The Casual menus share common user experience (UX) conventions to facilitate usability. This section details this.

Common Menu Navigation

Casual organizes a mode’s command set into a menu hierarchy. As the user descends down different menu levels, the user is given the option to dismiss the current menu or to dismiss completely all menu levels descended. Transient provides a standard convention for menu dismissal via the C-g (transient-quit-one) and C-q (transient-quit-all) commands. By default Transient does not display these commands in the menu though, rather they make the assumption that the user already knows these bindings.

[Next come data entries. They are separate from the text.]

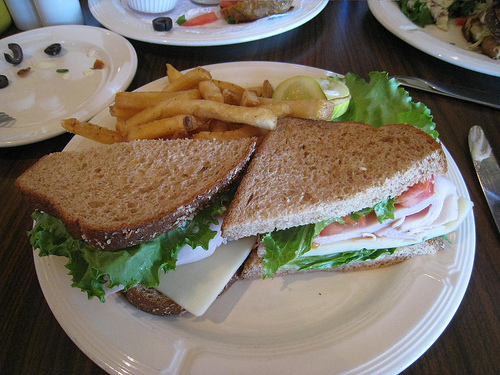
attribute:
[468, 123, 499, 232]
knife — shiny, silver, dirty, a section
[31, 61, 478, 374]
plate — white, round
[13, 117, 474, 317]
sandwich — cut in half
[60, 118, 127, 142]
french fry — crispy, golden, part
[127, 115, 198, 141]
french fry — crispy, golden, part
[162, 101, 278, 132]
french fry — crispy, golden, part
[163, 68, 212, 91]
french fry — crispy, golden, part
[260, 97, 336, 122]
french fry — crispy, golden, part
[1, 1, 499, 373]
table — wooden, brown, a section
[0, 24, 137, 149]
plate — used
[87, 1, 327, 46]
plate — white, edge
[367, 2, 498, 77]
plate — white, section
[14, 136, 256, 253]
bread — wheat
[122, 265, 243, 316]
bread — wheat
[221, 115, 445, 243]
bread — wheat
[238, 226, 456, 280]
bread — wheat, a section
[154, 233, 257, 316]
cheese — white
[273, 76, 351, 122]
pickle — green, a part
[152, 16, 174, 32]
olive — piece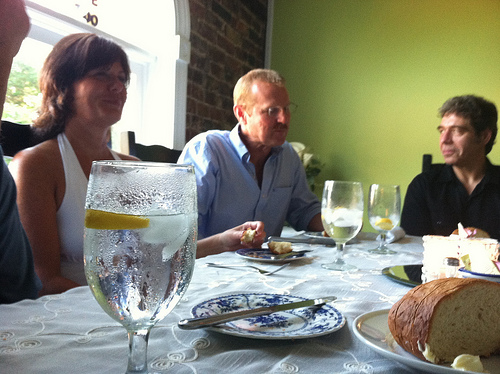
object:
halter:
[124, 326, 149, 373]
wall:
[184, 1, 267, 143]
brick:
[207, 58, 226, 80]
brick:
[188, 83, 205, 100]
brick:
[197, 102, 212, 119]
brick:
[216, 31, 238, 56]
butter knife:
[174, 294, 340, 330]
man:
[178, 69, 329, 237]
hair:
[231, 67, 284, 103]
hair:
[436, 93, 500, 156]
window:
[0, 36, 145, 156]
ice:
[143, 211, 188, 245]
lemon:
[84, 205, 148, 230]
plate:
[190, 291, 346, 340]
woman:
[9, 32, 267, 300]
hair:
[28, 34, 133, 142]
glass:
[81, 160, 199, 373]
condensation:
[85, 165, 200, 327]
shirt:
[177, 121, 321, 240]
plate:
[351, 306, 499, 372]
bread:
[386, 277, 500, 363]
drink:
[320, 208, 363, 241]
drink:
[367, 212, 401, 232]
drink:
[84, 208, 196, 330]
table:
[0, 226, 498, 372]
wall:
[270, 1, 500, 234]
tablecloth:
[1, 231, 429, 374]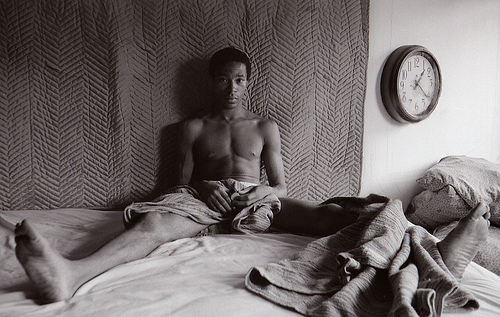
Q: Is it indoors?
A: Yes, it is indoors.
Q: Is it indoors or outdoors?
A: It is indoors.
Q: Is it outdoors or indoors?
A: It is indoors.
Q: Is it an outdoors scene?
A: No, it is indoors.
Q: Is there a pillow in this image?
A: Yes, there is a pillow.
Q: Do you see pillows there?
A: Yes, there is a pillow.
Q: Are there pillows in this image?
A: Yes, there is a pillow.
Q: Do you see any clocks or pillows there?
A: Yes, there is a pillow.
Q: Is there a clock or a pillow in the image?
A: Yes, there is a pillow.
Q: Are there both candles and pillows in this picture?
A: No, there is a pillow but no candles.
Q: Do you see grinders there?
A: No, there are no grinders.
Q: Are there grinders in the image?
A: No, there are no grinders.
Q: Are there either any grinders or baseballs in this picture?
A: No, there are no grinders or baseballs.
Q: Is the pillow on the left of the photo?
A: No, the pillow is on the right of the image.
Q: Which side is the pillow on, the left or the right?
A: The pillow is on the right of the image.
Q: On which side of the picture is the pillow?
A: The pillow is on the right of the image.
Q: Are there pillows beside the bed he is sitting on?
A: Yes, there is a pillow beside the bed.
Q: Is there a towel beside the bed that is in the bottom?
A: No, there is a pillow beside the bed.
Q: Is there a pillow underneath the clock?
A: Yes, there is a pillow underneath the clock.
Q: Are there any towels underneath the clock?
A: No, there is a pillow underneath the clock.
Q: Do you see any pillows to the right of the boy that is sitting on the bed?
A: Yes, there is a pillow to the right of the boy.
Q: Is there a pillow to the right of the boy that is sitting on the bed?
A: Yes, there is a pillow to the right of the boy.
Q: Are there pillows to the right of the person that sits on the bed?
A: Yes, there is a pillow to the right of the boy.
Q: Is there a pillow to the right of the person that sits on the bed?
A: Yes, there is a pillow to the right of the boy.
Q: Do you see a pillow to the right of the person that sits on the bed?
A: Yes, there is a pillow to the right of the boy.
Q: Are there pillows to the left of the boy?
A: No, the pillow is to the right of the boy.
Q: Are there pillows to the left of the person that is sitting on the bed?
A: No, the pillow is to the right of the boy.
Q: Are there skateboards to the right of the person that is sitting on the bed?
A: No, there is a pillow to the right of the boy.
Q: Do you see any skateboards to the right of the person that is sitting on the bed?
A: No, there is a pillow to the right of the boy.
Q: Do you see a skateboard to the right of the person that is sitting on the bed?
A: No, there is a pillow to the right of the boy.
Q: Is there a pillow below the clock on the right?
A: Yes, there is a pillow below the clock.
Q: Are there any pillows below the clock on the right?
A: Yes, there is a pillow below the clock.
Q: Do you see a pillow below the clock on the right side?
A: Yes, there is a pillow below the clock.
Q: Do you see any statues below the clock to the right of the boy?
A: No, there is a pillow below the clock.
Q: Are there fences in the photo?
A: No, there are no fences.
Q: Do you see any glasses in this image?
A: No, there are no glasses.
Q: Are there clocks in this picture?
A: Yes, there is a clock.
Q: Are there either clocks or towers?
A: Yes, there is a clock.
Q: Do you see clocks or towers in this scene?
A: Yes, there is a clock.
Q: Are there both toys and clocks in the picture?
A: No, there is a clock but no toys.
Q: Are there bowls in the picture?
A: No, there are no bowls.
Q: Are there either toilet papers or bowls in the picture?
A: No, there are no bowls or toilet papers.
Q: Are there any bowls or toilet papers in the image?
A: No, there are no bowls or toilet papers.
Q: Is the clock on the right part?
A: Yes, the clock is on the right of the image.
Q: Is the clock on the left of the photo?
A: No, the clock is on the right of the image.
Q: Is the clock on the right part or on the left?
A: The clock is on the right of the image.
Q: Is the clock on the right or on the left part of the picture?
A: The clock is on the right of the image.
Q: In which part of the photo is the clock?
A: The clock is on the right of the image.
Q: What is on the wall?
A: The clock is on the wall.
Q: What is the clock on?
A: The clock is on the wall.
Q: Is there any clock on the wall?
A: Yes, there is a clock on the wall.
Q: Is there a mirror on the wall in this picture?
A: No, there is a clock on the wall.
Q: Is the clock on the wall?
A: Yes, the clock is on the wall.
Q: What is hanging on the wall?
A: The clock is hanging on the wall.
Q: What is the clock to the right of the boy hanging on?
A: The clock is hanging on the wall.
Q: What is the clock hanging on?
A: The clock is hanging on the wall.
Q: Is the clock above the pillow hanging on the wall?
A: Yes, the clock is hanging on the wall.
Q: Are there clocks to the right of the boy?
A: Yes, there is a clock to the right of the boy.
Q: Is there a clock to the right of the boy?
A: Yes, there is a clock to the right of the boy.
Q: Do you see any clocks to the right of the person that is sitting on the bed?
A: Yes, there is a clock to the right of the boy.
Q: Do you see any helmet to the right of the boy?
A: No, there is a clock to the right of the boy.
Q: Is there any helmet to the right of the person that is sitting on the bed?
A: No, there is a clock to the right of the boy.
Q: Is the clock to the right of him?
A: Yes, the clock is to the right of the boy.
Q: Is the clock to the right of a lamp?
A: No, the clock is to the right of the boy.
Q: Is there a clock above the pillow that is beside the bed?
A: Yes, there is a clock above the pillow.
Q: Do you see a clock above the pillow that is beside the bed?
A: Yes, there is a clock above the pillow.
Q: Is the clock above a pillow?
A: Yes, the clock is above a pillow.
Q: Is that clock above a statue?
A: No, the clock is above a pillow.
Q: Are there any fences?
A: No, there are no fences.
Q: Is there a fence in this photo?
A: No, there are no fences.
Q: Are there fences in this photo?
A: No, there are no fences.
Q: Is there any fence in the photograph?
A: No, there are no fences.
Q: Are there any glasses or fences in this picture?
A: No, there are no fences or glasses.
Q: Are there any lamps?
A: No, there are no lamps.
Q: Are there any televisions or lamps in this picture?
A: No, there are no lamps or televisions.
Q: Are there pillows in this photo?
A: Yes, there is a pillow.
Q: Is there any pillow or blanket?
A: Yes, there is a pillow.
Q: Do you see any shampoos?
A: No, there are no shampoos.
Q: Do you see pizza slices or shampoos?
A: No, there are no shampoos or pizza slices.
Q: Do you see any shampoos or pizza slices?
A: No, there are no shampoos or pizza slices.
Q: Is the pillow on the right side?
A: Yes, the pillow is on the right of the image.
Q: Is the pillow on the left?
A: No, the pillow is on the right of the image.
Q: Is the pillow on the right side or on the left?
A: The pillow is on the right of the image.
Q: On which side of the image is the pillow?
A: The pillow is on the right of the image.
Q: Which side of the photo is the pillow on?
A: The pillow is on the right of the image.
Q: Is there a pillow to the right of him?
A: Yes, there is a pillow to the right of the boy.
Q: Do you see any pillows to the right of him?
A: Yes, there is a pillow to the right of the boy.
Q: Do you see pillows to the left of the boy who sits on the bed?
A: No, the pillow is to the right of the boy.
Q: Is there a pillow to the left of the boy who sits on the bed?
A: No, the pillow is to the right of the boy.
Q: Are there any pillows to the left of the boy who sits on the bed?
A: No, the pillow is to the right of the boy.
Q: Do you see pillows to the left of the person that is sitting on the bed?
A: No, the pillow is to the right of the boy.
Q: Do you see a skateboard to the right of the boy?
A: No, there is a pillow to the right of the boy.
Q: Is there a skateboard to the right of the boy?
A: No, there is a pillow to the right of the boy.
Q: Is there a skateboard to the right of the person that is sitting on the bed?
A: No, there is a pillow to the right of the boy.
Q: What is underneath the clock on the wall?
A: The pillow is underneath the clock.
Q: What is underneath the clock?
A: The pillow is underneath the clock.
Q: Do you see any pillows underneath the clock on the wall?
A: Yes, there is a pillow underneath the clock.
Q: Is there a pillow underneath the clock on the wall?
A: Yes, there is a pillow underneath the clock.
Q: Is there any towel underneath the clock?
A: No, there is a pillow underneath the clock.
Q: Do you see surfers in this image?
A: No, there are no surfers.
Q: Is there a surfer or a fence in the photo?
A: No, there are no surfers or fences.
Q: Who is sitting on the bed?
A: The boy is sitting on the bed.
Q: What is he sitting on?
A: The boy is sitting on the bed.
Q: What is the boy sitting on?
A: The boy is sitting on the bed.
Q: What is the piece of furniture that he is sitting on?
A: The piece of furniture is a bed.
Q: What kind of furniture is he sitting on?
A: The boy is sitting on the bed.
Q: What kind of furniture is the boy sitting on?
A: The boy is sitting on the bed.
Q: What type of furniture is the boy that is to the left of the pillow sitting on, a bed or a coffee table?
A: The boy is sitting on a bed.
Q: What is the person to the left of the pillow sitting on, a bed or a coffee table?
A: The boy is sitting on a bed.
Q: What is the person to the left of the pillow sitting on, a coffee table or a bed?
A: The boy is sitting on a bed.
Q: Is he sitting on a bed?
A: Yes, the boy is sitting on a bed.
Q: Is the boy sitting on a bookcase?
A: No, the boy is sitting on a bed.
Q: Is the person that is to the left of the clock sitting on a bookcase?
A: No, the boy is sitting on a bed.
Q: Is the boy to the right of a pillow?
A: No, the boy is to the left of a pillow.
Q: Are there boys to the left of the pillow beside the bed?
A: Yes, there is a boy to the left of the pillow.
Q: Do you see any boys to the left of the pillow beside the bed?
A: Yes, there is a boy to the left of the pillow.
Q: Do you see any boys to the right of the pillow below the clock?
A: No, the boy is to the left of the pillow.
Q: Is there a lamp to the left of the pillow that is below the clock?
A: No, there is a boy to the left of the pillow.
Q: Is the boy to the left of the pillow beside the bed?
A: Yes, the boy is to the left of the pillow.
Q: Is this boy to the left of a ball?
A: No, the boy is to the left of the pillow.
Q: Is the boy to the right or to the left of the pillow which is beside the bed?
A: The boy is to the left of the pillow.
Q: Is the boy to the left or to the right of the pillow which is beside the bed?
A: The boy is to the left of the pillow.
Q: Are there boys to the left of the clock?
A: Yes, there is a boy to the left of the clock.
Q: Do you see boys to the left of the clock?
A: Yes, there is a boy to the left of the clock.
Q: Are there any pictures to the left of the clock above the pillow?
A: No, there is a boy to the left of the clock.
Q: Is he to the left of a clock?
A: Yes, the boy is to the left of a clock.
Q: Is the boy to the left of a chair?
A: No, the boy is to the left of a clock.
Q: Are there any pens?
A: No, there are no pens.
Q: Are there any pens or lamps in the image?
A: No, there are no pens or lamps.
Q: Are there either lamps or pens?
A: No, there are no pens or lamps.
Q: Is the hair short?
A: Yes, the hair is short.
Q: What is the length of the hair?
A: The hair is short.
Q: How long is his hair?
A: The hair is short.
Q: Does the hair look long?
A: No, the hair is short.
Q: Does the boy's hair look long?
A: No, the hair is short.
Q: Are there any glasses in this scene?
A: No, there are no glasses.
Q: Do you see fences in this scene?
A: No, there are no fences.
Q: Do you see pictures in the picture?
A: No, there are no pictures.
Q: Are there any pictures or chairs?
A: No, there are no pictures or chairs.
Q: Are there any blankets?
A: Yes, there is a blanket.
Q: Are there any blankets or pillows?
A: Yes, there is a blanket.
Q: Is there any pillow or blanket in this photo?
A: Yes, there is a blanket.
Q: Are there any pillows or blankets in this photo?
A: Yes, there is a blanket.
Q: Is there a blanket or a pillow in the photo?
A: Yes, there is a blanket.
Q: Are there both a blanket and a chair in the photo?
A: No, there is a blanket but no chairs.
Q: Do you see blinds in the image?
A: No, there are no blinds.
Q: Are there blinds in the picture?
A: No, there are no blinds.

In contrast, Casual makes these bindings explicitly known to user by displaying them at the bottom of the menu. Users who wish to have them hidden can set the customizable variable casual-lib-hide-navigation to a non-nil value. This can be changed from a Casual mode-specific settings menu.

Settings Menu

Most all Casual main menus support invoking a mode-specific settings menu via the binding ,.

Unicode Symbol Support

The customizable variable named casual-lib-use-unicode which when non-nil will inform Casual menus to use Unicode symbol labels whenever supported. This can be changed from Casual mode-specific settings menu.

If casual-lib-use-unicode is set to t, it is also recommended that the variable transient-align-variable-pitch also be set to t.

Common Key Bindings

Listed below are keybindings which are common among Casual menus.

Label Conventions

Casual annotates menu labels with the following conventions:

‘…’

If the label ends with an ellipsis, then the command will prompt the user for input.

‘›’

If the label ends with a right-pointing arrow, then the item will raise a sub-menu.

‘ⁿ’

If the label ends with the superscript ‘ⁿ’, then the command supports a prefix C-u.